■ EXERCISE ■
Scan the lines below; pull out those with "buttons".

■ ENTRIES SHOWN ■
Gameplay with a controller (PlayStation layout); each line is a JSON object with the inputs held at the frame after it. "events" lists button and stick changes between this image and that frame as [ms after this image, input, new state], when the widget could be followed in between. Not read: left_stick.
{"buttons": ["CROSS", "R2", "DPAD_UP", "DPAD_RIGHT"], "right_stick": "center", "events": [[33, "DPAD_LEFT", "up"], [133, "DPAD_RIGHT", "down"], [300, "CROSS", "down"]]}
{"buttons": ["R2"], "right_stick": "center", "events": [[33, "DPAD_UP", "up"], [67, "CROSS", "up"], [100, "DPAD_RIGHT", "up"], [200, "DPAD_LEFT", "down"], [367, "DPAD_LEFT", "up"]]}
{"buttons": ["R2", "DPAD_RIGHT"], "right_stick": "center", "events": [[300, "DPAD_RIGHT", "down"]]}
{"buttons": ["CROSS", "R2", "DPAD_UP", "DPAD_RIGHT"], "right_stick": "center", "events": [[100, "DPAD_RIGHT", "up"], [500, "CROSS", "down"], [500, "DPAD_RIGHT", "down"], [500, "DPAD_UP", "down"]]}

■ RESPONSE BOX ■
{"buttons": ["CROSS", "R2", "DPAD_UP", "DPAD_RIGHT"], "right_stick": "center", "events": [[33, "DPAD_LEFT", "up"], [133, "DPAD_RIGHT", "down"], [300, "CROSS", "down"]]}
{"buttons": ["R2"], "right_stick": "center", "events": [[33, "DPAD_UP", "up"], [67, "CROSS", "up"], [100, "DPAD_RIGHT", "up"], [200, "DPAD_LEFT", "down"], [367, "DPAD_LEFT", "up"]]}
{"buttons": ["R2", "DPAD_RIGHT"], "right_stick": "center", "events": [[300, "DPAD_RIGHT", "down"]]}
{"buttons": ["CROSS", "R2", "DPAD_UP", "DPAD_RIGHT"], "right_stick": "center", "events": [[100, "DPAD_RIGHT", "up"], [500, "CROSS", "down"], [500, "DPAD_RIGHT", "down"], [500, "DPAD_UP", "down"]]}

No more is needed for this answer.